■ Input data ■
------------------------------------------------------------------------

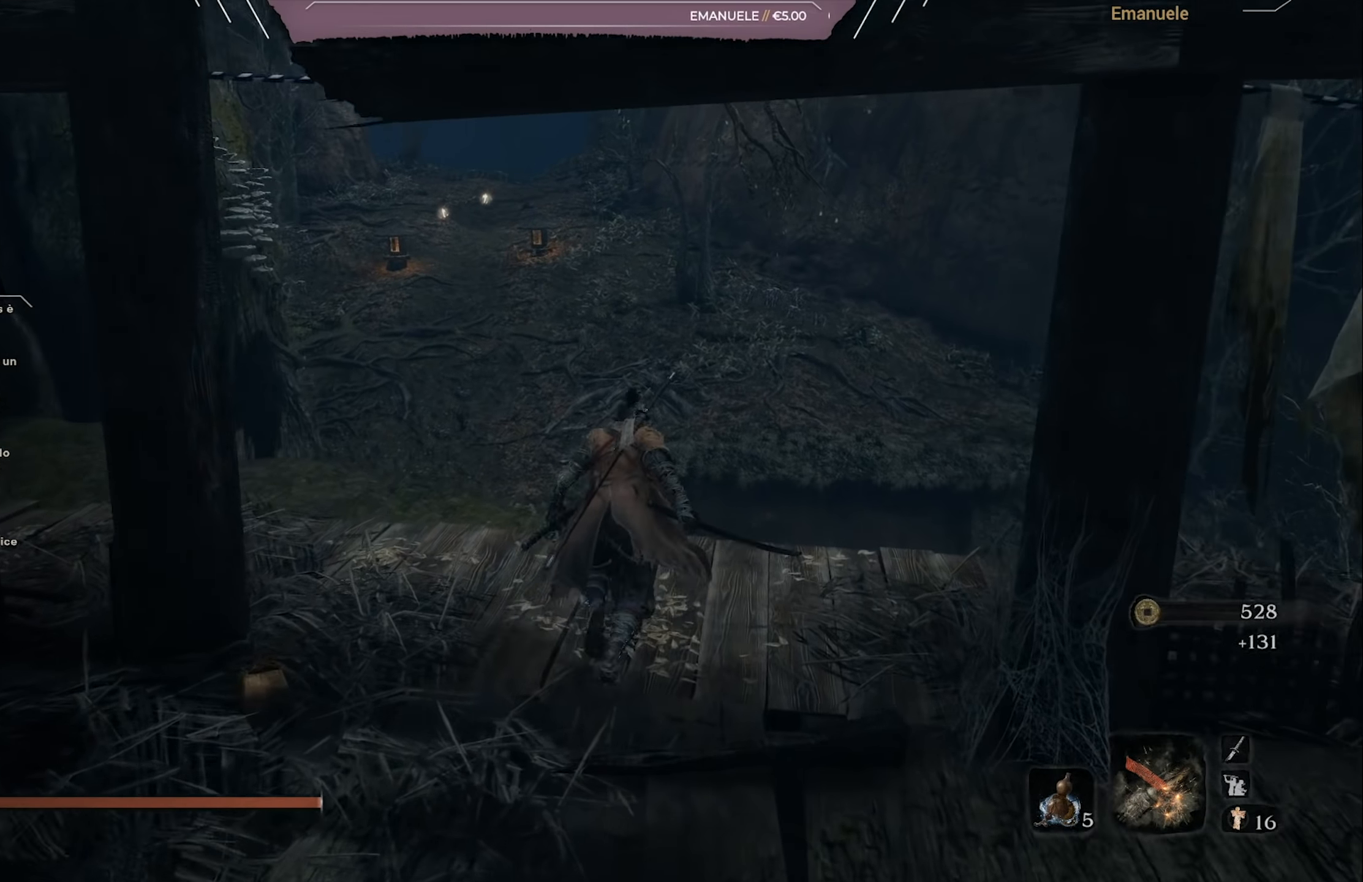
{"buttons": ["CIRCLE"], "left_stick": "up", "right_stick": "down", "events": [[334, "right_stick", "down"]]}
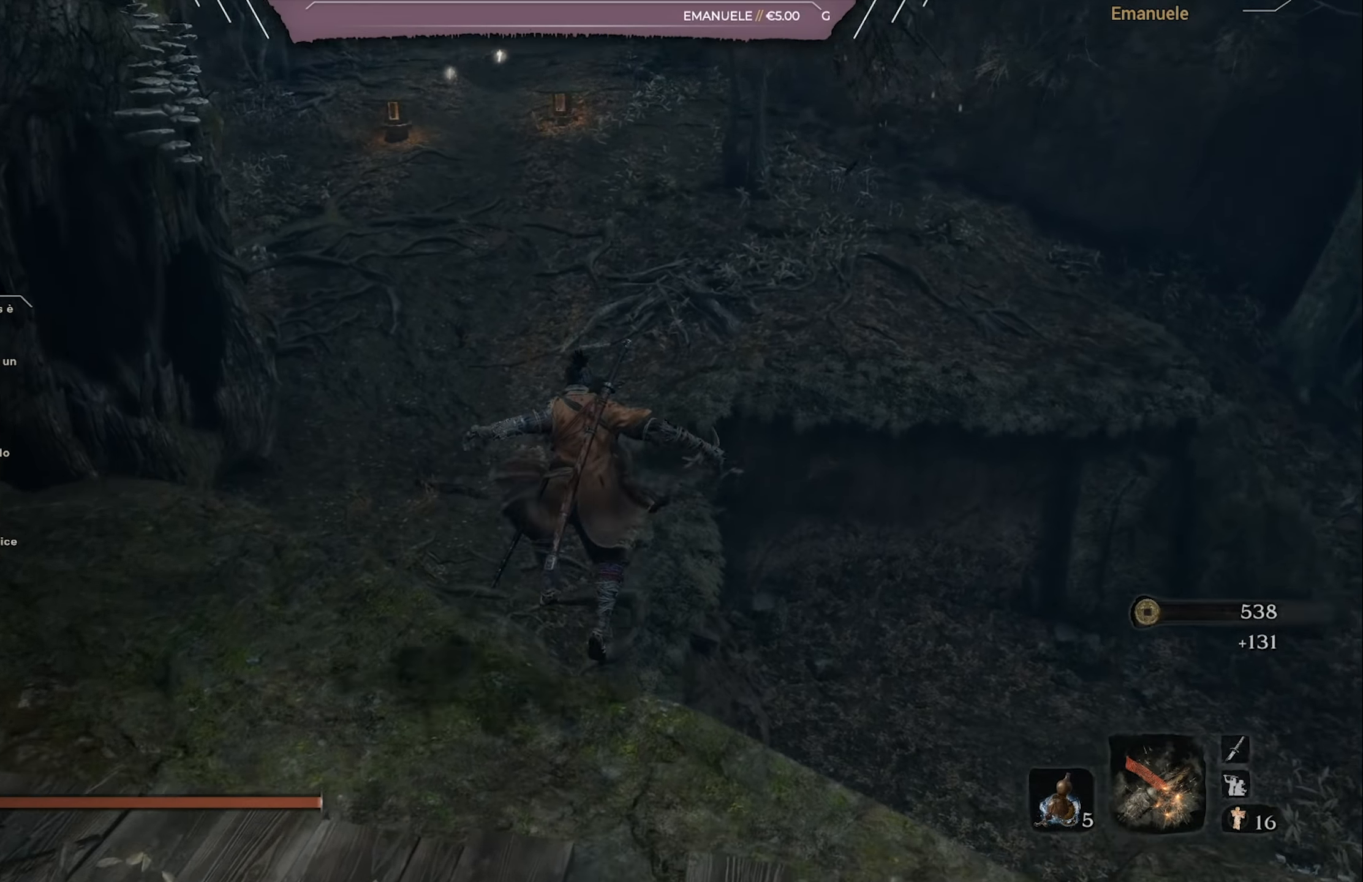
{"buttons": ["CIRCLE"], "left_stick": "up", "right_stick": "center", "events": [[183, "right_stick", "center"]]}
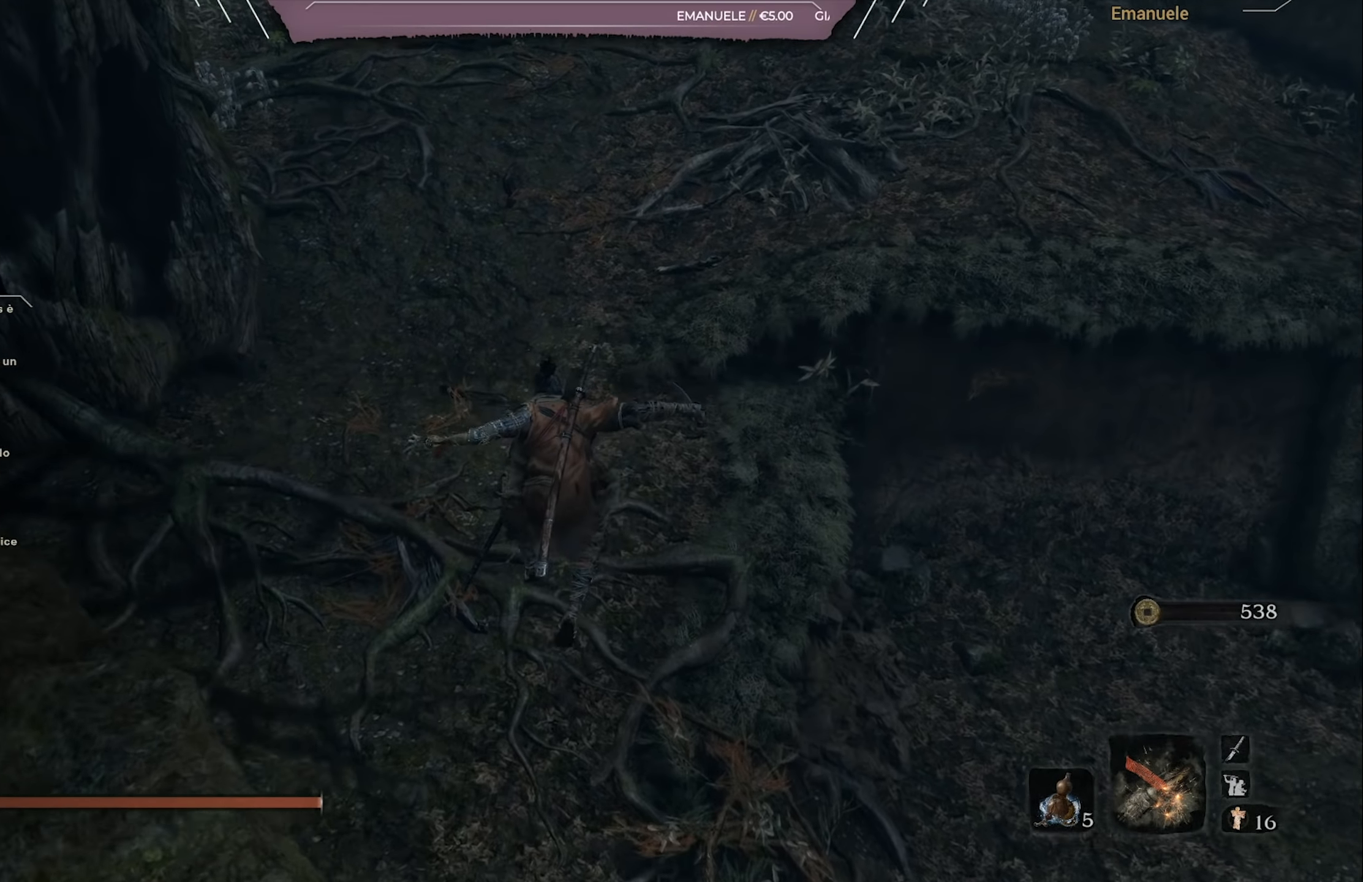
{"buttons": [], "left_stick": "up", "right_stick": "right", "events": [[167, "right_stick", "right"], [467, "CIRCLE", "up"]]}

------------------------------------------------------------------------

■ What is needed ■
The material above must be set down word for word, with no picture carried over.

■ Expected output ■
{"buttons": ["CIRCLE"], "left_stick": "up", "right_stick": "down", "events": [[334, "right_stick", "down"]]}
{"buttons": ["CIRCLE"], "left_stick": "up", "right_stick": "center", "events": [[183, "right_stick", "center"]]}
{"buttons": [], "left_stick": "up", "right_stick": "right", "events": [[167, "right_stick", "right"], [467, "CIRCLE", "up"]]}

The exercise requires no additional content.